= Conquesting =

Display of an ad near content about a competitor

Conquesting, as used in the advertising industry, is a means to deploy an advertisement for one's products or services adjacent to editorial content relating to the competitor or the competitor's products.

A common practice is to purchase advertisements in magazines and newspapers where editors and reporters write about the products or company. The goal is to reinforce the marketing message and earn even greater levels of awareness and recall of the brand. Generally, getting the advertisement as close to the editorial content is considered important to maximize the awareness effects.

Conquesting injects a competitive advertisement at the moment of editorial presentation and seeks to usurp or disrupt the reinforcement process. Some publishers reject the notion and allow the editorialized advertiser to match the fee and retain advertisement-editorial integrity.

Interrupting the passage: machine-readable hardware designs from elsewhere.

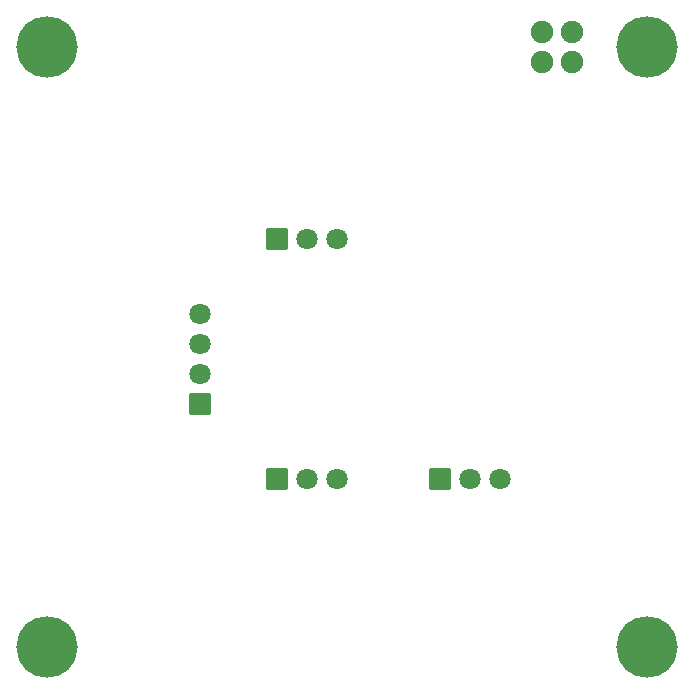
<source format=gbs>
G04 Layer: BottomSolderMaskLayer*
G04 Panelize: , Column: 2, Row: 2, Board Size: 58.42mm x 58.42mm, Panelized Board Size: 118.84mm x 118.84mm*
G04 EasyEDA v6.5.34, 2023-09-08 22:52:23*
G04 25f9ab1a57db4546acea81688240381b,5a6b42c53f6a479593ecc07194224c93,10*
G04 Gerber Generator version 0.2*
G04 Scale: 100 percent, Rotated: No, Reflected: No *
G04 Dimensions in millimeters *
G04 leading zeros omitted , absolute positions ,4 integer and 5 decimal *
%FSLAX45Y45*%
%MOMM*%

%AMMACRO1*1,1,$1,$2,$3*1,1,$1,$4,$5*1,1,$1,0-$2,0-$3*1,1,$1,0-$4,0-$5*20,1,$1,$2,$3,$4,$5,0*20,1,$1,$4,$5,0-$2,0-$3,0*20,1,$1,0-$2,0-$3,0-$4,0-$5,0*20,1,$1,0-$4,0-$5,$2,$3,0*4,1,4,$2,$3,$4,$5,0-$2,0-$3,0-$4,0-$5,$2,$3,0*%
%ADD10MACRO1,0.1016X-0.85X0.85X0.85X0.85*%
%ADD11C,1.8016*%
%ADD12MACRO1,0.1016X-0.85X-0.85X-0.85X0.85*%
%ADD13C,5.2032*%
%ADD14C,1.9016*%

%LPD*%
D10*
G01*
X3708392Y1803397D03*
D11*
G01*
X3962400Y1803400D03*
G01*
X4216400Y1803400D03*
D12*
G01*
X1676387Y2438397D03*
D11*
G01*
X1676400Y2692400D03*
G01*
X1676400Y2946400D03*
G01*
X1676400Y3200400D03*
D10*
G01*
X2324087Y3835397D03*
D11*
G01*
X2578100Y3835400D03*
G01*
X2832100Y3835400D03*
D10*
G01*
X2324087Y1803397D03*
D11*
G01*
X2578100Y1803400D03*
G01*
X2832100Y1803400D03*
D13*
G01*
X381000Y5461000D03*
G01*
X5461000Y5461000D03*
G01*
X5461000Y381000D03*
G01*
X381000Y381000D03*
D14*
G01*
X4572000Y5588000D03*
G01*
X4572000Y5334000D03*
G01*
X4826000Y5334000D03*
G01*
X4826000Y5588000D03*
M02*

</source>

== Paid search conquesting ==

Paid search conquesting is a strategy whereby a brand or company intentionally bids on search terms or keywords directly related to a competitor. It is typically used to gain brand exposure or to gain consumers interest over a competitor. However, using trademarks that are not one's own is forbidden by Google, and pushing paid search conquesting to that extreme can negatively impact the CTR and quality score.

Paid search conquesting is a controversial tactic in the pay-per-click world because it has been notoriously used as a way to start bidding wars. The most negative outcomes of paid search conquesting during a bidding war can result in threats to brand visibility and increase in CPC costs. The positive aspects of paid search conquesting in the form of competitor keyword bidding as a strategy include an increase in brand visibility, engagement of "at-risk" searches, and provision of better results for remarketing lists.

== Examples of conquesting ==
In 1997, Northern Telecom announced Nortel Power Networks, a marketing initiative focused on reinforcing the unifying attributes of the portfolio of enterprise products the company offered at the time. Not more than a month later, Cisco introduced the Cisco-Powered Network, a partner co-branding, where if a service provider purchases some minimum quantity of Cisco product they would be eligible for co-marketing funds.

In this way, Cisco marketers used conquesting to neutralize the brand effect of the Northern Telecom marketing initiative.